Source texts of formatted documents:
[Start of section]

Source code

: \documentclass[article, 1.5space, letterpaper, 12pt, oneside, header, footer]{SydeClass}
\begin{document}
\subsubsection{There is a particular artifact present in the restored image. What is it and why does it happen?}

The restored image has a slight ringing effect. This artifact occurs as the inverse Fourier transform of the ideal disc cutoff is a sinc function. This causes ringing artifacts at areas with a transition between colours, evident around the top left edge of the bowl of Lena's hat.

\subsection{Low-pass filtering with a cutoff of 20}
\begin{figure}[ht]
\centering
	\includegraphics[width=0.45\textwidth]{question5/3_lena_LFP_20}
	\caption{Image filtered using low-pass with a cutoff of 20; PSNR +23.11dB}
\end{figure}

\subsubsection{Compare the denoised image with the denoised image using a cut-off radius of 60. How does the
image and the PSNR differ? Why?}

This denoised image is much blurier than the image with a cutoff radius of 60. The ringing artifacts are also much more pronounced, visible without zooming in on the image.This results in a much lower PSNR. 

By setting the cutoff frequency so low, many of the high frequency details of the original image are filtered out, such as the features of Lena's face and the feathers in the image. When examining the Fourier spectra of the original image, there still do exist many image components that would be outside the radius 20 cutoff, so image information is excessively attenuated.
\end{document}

[End of section]

What you will do:
Please reproduce each entry exactly as it appears.

Answer area:
Source code

: \documentclass[article, 1.5space, letterpaper, 12pt, oneside, header, footer]{SydeClass}
\begin{document}
\subsubsection{There is a particular artifact present in the restored image. What is it and why does it happen?}

The restored image has a slight ringing effect. This artifact occurs as the inverse Fourier transform of the ideal disc cutoff is a sinc function. This causes ringing artifacts at areas with a transition between colours, evident around the top left edge of the bowl of Lena's hat.

\subsection{Low-pass filtering with a cutoff of 20}
\begin{figure}[ht]
\centering
	\includegraphics[width=0.45\textwidth]{question5/3_lena_LFP_20}
	\caption{Image filtered using low-pass with a cutoff of 20; PSNR +23.11dB}
\end{figure}

\subsubsection{Compare the denoised image with the denoised image using a cut-off radius of 60. How does the
image and the PSNR differ? Why?}

This denoised image is much blurier than the image with a cutoff radius of 60. The ringing artifacts are also much more pronounced, visible without zooming in on the image.This results in a much lower PSNR. 

By setting the cutoff frequency so low, many of the high frequency details of the original image are filtered out, such as the features of Lena's face and the feathers in the image. When examining the Fourier spectra of the original image, there still do exist many image components that would be outside the radius 20 cutoff, so image information is excessively attenuated.
\end{document}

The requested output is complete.